Um estudo publicado em 2013 na revista científica “Lancet Oncology”, que reuniu alguns dos maiores especialistas em cancro do mundo, sublinha que o cancro infantil, outrora considerado uma doença de países ricos, é cada vez mais uma ameaça nos países em desenvolvimento.

Segundo estimativas da Organização Mundial de Saúde, citadas no estudo, o cancro mata todos os anos cerca de 100 mil crianças antes dos 15 anos em todo o mundo, 94% das quais morrem em países de baixo rendimento.

Segundo os cientistas, a falta de sensibilização para o cancro infantil e a ausência de serviços de saúde básicos em alguns países levam a que muitas crianças apareçam com cancros em estado avançado.

Os médicos nestes países frequentemente não são formados para diagnosticar o cancro e vêem muito poucos casos de cancro infantil ao longo da sua carreira.
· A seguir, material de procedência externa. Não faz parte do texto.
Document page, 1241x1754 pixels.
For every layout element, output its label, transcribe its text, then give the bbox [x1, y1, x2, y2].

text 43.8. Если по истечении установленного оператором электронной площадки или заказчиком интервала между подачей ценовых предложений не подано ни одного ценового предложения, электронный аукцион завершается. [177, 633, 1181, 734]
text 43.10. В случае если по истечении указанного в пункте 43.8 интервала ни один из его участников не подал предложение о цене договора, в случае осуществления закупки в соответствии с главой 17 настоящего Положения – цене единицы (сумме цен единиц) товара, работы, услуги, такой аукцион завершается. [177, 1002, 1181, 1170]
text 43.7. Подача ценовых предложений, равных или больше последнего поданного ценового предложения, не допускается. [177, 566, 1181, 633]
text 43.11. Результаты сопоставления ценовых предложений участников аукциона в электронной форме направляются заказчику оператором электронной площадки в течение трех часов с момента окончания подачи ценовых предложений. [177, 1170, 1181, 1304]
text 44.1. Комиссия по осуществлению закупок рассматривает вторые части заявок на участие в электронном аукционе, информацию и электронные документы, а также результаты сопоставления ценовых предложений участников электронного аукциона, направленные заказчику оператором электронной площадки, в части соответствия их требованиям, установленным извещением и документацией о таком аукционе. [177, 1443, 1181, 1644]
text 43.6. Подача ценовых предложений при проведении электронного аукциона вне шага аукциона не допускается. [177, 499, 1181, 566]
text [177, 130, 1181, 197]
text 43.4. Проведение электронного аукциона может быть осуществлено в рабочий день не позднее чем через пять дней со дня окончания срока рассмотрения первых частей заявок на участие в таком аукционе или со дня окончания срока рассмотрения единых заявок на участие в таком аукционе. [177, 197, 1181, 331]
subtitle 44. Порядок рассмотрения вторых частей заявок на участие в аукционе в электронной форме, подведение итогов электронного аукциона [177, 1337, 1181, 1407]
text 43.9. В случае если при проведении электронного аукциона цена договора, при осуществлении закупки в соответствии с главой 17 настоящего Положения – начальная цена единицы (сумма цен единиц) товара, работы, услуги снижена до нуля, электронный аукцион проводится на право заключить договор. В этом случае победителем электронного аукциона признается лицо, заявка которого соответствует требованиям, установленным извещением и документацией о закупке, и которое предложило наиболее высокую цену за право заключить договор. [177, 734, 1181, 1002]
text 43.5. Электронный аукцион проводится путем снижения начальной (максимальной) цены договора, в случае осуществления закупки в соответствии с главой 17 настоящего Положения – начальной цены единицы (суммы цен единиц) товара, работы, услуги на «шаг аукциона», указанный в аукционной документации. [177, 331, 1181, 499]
Além disso, o tratamento é muitas vezes pobre ou inexistente, ou demasiado caro para os pacientes.

Em África, exemplificam os autores, a proporção de cancros que ocorrem em crianças é 12 vezes maior do que na Europa, mas 80% das pessoas no continente não tem acesso a radioterapia, cirurgia oncológica ou mesmo às infra-estruturas necessárias para os cuidados oncológicos básicos.

Mas nem sempre o problema é financeiro, alerta a autora principal, Kathy Pritchard-Jones, da University College de Londres, que lamenta a falta de vontade política para criar as condições necessárias.

No México, exemplifica, a taxa de abandono do tratamento entre as crianças diminuiu de 35% para 4% por uma combinação de medidas como a introdução de seguros para os mais pobres, o desenvolvimento de protocolos de tratamento e a criação de 49 programas para o cancro infantil.

Os cientistas defendem o investimento em sistemas de saúde, mais profissionais de saúde e mais bem formados, assim como o estabelecimento de redes de hospitais regionais.

Defendem ainda parcerias entre países desenvolvidos e países em desenvolvimento que permitam a uns servir de conselheiros aos outros, ajudar na formação médica, no acesso a tratamentos actualizados e ao aumento da participação dos pacientes dos países pobres em ensaios clínicos internacionais.

Finalmente, os investigadores sublinham a necessidade de acabar com o mito de que os países em desenvolvimento não têm recursos para tratar as crianças com cancro.

“Como as crianças têm a vida todas pela frente, salvá-las tem muito mais impacto no desenvolvimento económico do que o tratamento oncológico dos mais velhos”, explica Magrath.